▶ Study text:
== == ==

No. It can't. This is an entire expansion we are talking about, not a patch. The entire expansion should not feel like a series of side quests. That's just really, really bad writing.

I'm not going to bother with Cata, because Cata also had terrible writing.

But both BC and Wrath were very well done. I think you've completely forgotten what Wrath was like, because it was DEFINITELY not all Arthas, all the time.

Yeah, your war on the Lich King was the central plot of the expansion, and it was the context by which you came to Northrend. But Ulduar and the Blue Dragonflight were both major plot elements. Plus the Vrykul. And they were plot elements that, along with the Scourge, were explored throughout the expansion.

Did the Scourge get most of the screen time? Of course it did. You were invading a continent they controlled - your conflicts with them SHOULD be the majority of your story.

But it's just not true, at all, that it was all Arthas, all the time.

Stuff on the various plot lines and how they're unveiled and interacted with from Zone 1 to endgame:
You arrive in Borean, and the first thing you do is deal with some Scourge attacking your base. Awesome - that's why you just boarded a boat to Northrend, to kick Scourge ***. But as you progress through the zone, you also get introduced to the Blue Dragonflight conflict. Later on in the zone, they start seeding the Ulduar/titans stuff, with the curse of flesh stuff. You also meet the Walrus people (Kalu'ak?) and have to help save them from Vrykul invaders.

That is one zone that, A. introduces all the major plot threads of the expansion but B. portions them out. Probably 50% of your quests are Scourge-specific or -adjecent. The rest are related to the other plot elements.

After that you go to Dragonblight, where you deal with Scourge, Dragons, Horde/Alliance tensions, and the walrus people again.

Yes, Scourge remains a real present threat, and that story progresses, but they also progress the other plot lines.

And they use each plot line to support and progress the others. Like when you get to learn about the origin of the human race from the Vrykul while also learning more about Arthas' transition into the role of the Lich King, when you're in Howling Fjord.

The Howling Fjord to Grizzly Hills is more Alliance/Horde and Vrykul and shaggy Tauren, with a side of Scourge, than the Western side of the continent. But it does the same thing - it explores the Scourge through the lens of the Vrykul. So you get a dynamic plot structure.

Then your two end-game zones are Icecrown and Stormpeaks, primarily, which let you further the expansion's main plotline AND explore the entire world plot (yay worldbuilding!) of the continent itself, AND learn more about the Titans, the Dwarfs, meet the giants, deal with the Old Gods, etc.

And let's not forget that we have Scarlet Onslaught thrown in there. And plenty else. Like Trolls. (Smiley: lol)

I mean, of the Wrath raids, only two were actually dealing with the Scourge. I guess 3 if you count the Tournament... but c'mon.


But what the expansion did was unify the plot threads. It made nothing feel like a serious outlier - everything was a part of the world, and you were IN the world.

== == ==

▶ Source records:
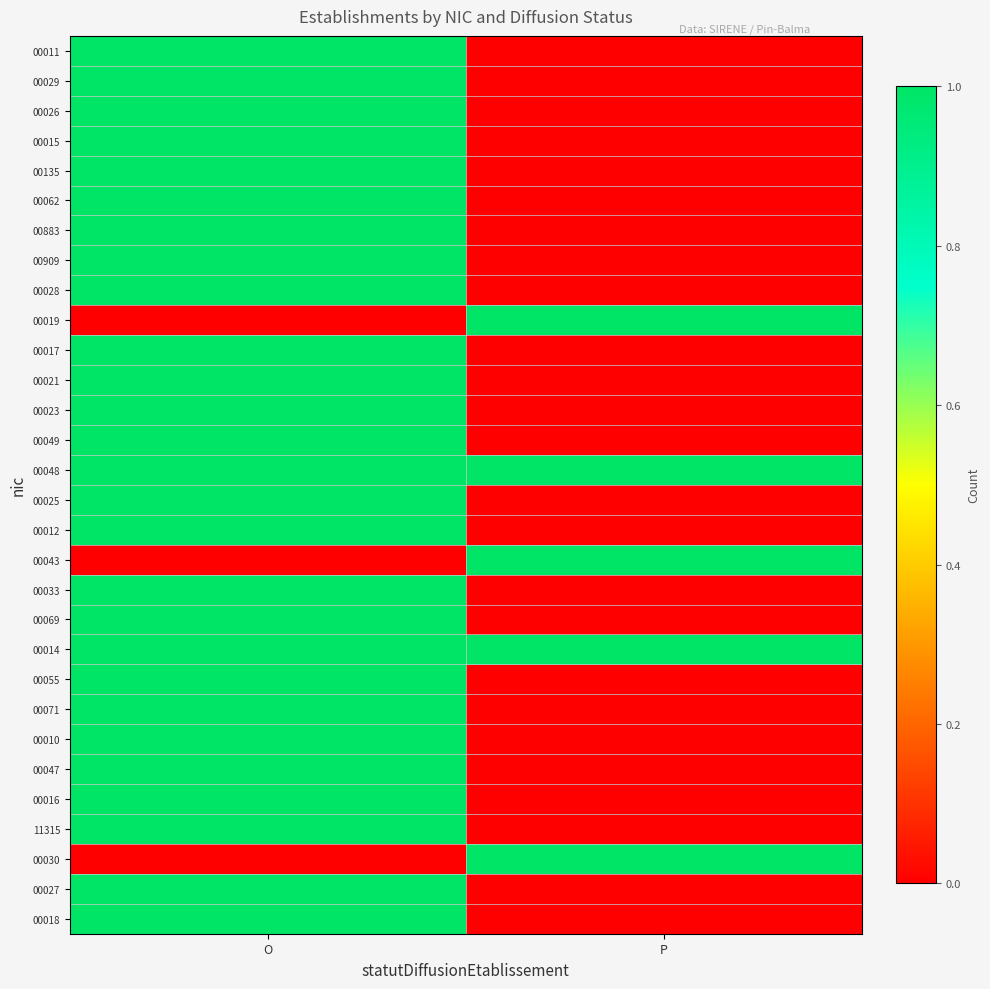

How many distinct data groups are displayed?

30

== == ==

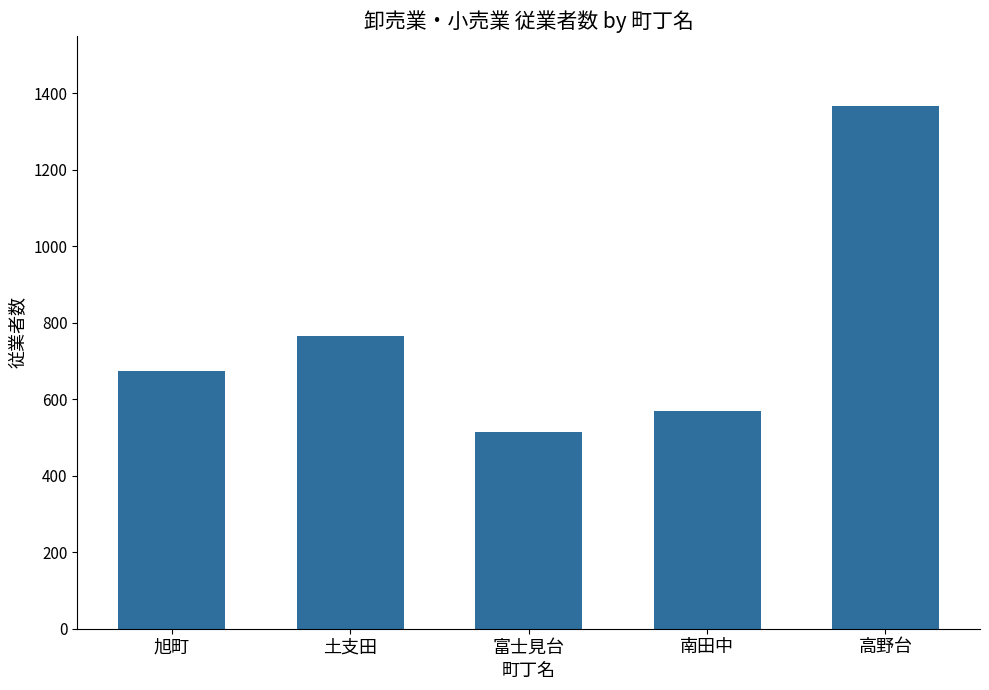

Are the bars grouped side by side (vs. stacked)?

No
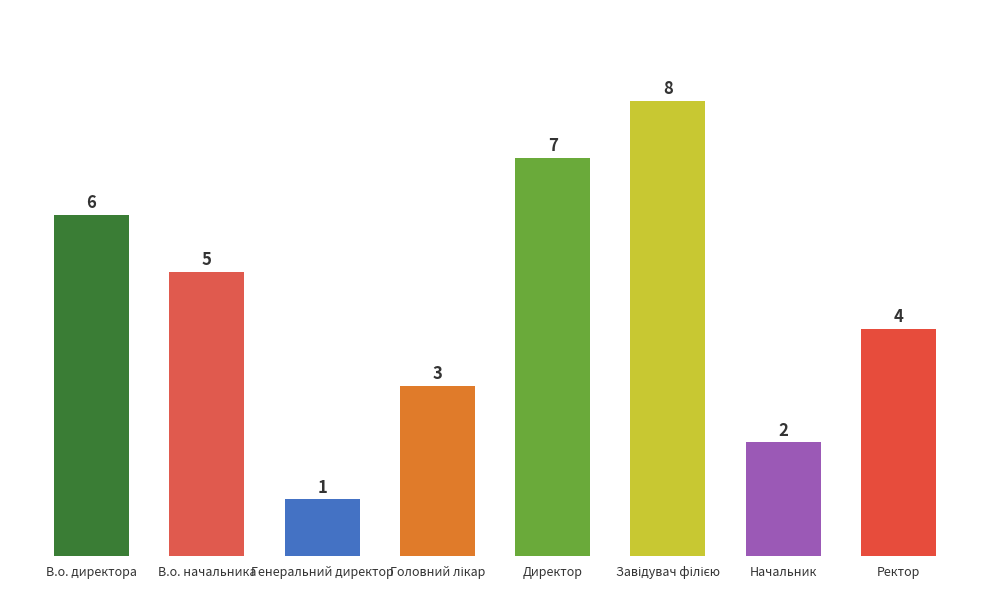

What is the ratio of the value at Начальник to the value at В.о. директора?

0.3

== == ==

▶ Explore the material:
a) Extract a passage from the forum post, beginning at the words "And they use" and stopping after the words "in Howling Fjord.".
b) Pull out every line of the entries that contains the string "bars", matching uppercase and lowercase exactly.
The forum post and the entries have no connection to each other.

▶ Solutions to the problems:
a)
And they use each plot line to support and progress the others. Like when you get to learn about the origin of the human race from the Vrykul while also learning more about Arthas' transition into the role of the Lich King, when you're in Howling Fjord.

b)
Are the bars grouped side by side (vs. stacked)?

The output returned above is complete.